Columbia Üniversitesi'nin politikasına meydan okuma

Halil, antisemitizm bahanesini kınadı ve Yahudi öğrencileri protesto hareketinin ‘ayrılmaz bir parçası’ olarak tanımladı. Hükümetin, Trump'ın Amerikan karşıtı, Marksist ve ‘radikal sol’ ideolojilerin hâkim olduğunu söylediği Amerikan yüksek öğretimini yeniden şekillendirmek için ‘antisemitizmi’ bahane olarak kullandığını söyledi.

Trump yönetimi Columbia'ya ve diğer üniversitelere, çoğunlukla biyomedikal araştırmalar için verilen federal hibe parasının, hükümet kimi kabul ettikleri, işe aldıkları ve ne öğrettikleri konusunda daha fazla denetime sahip olmadıkça devam etmeyeceğini bildirdi ve ‘daha fazla entelektüel çeşitlilik’ çağrısında bulundu.

Harvard'ın aksine Columbia Üniversitesi, hükümetin hibeleri aniden iptal etmesine itiraz etmedi ve Trump yönetiminin protestolarla ilgili kuralların sıkılaştırılması yönündeki bazı taleplerini, finansmanın yeniden başlatılmasına yönelik müzakerelerin ön koşulu olarak kabul etti.

Halil, Columbia'nın eylemlerini yürek parçalayıcı olarak nitelendirdi. Halil, “Columbia, yükseköğretim kurumlarının nasıl yönetildiğine dair her ayrıntıya müdahale etmesine izin vererek kurumu Trump yönetimine teslim etti” dedi.

Columbia Üniversitesi yönetimi, müzakereler devam ederken akademik özerkliği korumanın ‘kırmızı çizgi’ olduğunu belirtti.

Columbia Üniversitesi Sözcüsü Virginia L. Abrams, üniversite yetkililerinin Halil'in nitelendirmesine ‘kesinlikle katılmadıklarını’ ifade etti.

Abrams yaptığı açıklamada, “Columbia Üniversitesi, Halil de dahil olmak üzere, öğrencilerin güçlü bir şekilde inandıkları konularda konuşma hakkını tanır... Ancak üniversitenin, kampüsteki herkesin ayrımcılık ve tacizden uzak bir kampüs topluluğuna katılabilmesini sağlamak için kurallarına ve politikalarına uyması da önemlidir” ifadelerini kullandı.

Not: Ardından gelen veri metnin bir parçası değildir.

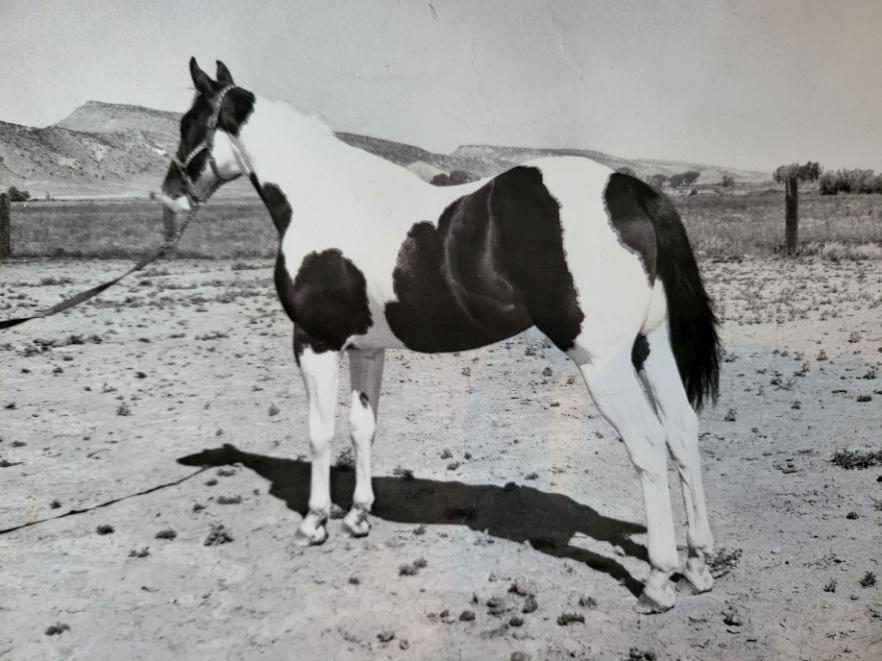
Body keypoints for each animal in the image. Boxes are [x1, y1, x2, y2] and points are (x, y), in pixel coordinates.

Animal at [160, 58, 721, 613]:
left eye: (189, 122)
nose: (169, 196)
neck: (324, 197)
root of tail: (629, 189)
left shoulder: (313, 341)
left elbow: (319, 432)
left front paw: (314, 522)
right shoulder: (366, 348)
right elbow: (362, 427)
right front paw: (358, 515)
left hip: (603, 360)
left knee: (648, 443)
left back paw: (658, 580)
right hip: (651, 346)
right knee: (681, 429)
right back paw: (696, 565)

Halil, Columbia ve Trump'ın hedefindeki diğer üniversiteleri öğrencilerine kulak vermeye çağırdı.

Halil sözlerini şu ifadelerle noktaladı: “Öğrenciler, bu kampüsün insan hakları ve uluslararası hukuka nasıl uyabileceğine ve tüm öğrencileri nasıl kapsayabileceğine dair net bir plan sundular... Meselelerin neresinde dururlarsa dursunlar herkes kendini eşit hissedecek... Üniversite yönetimi öğrencileri dinlemek yerine siyasi baskıya boyun eğmeyi tercih ediyor.”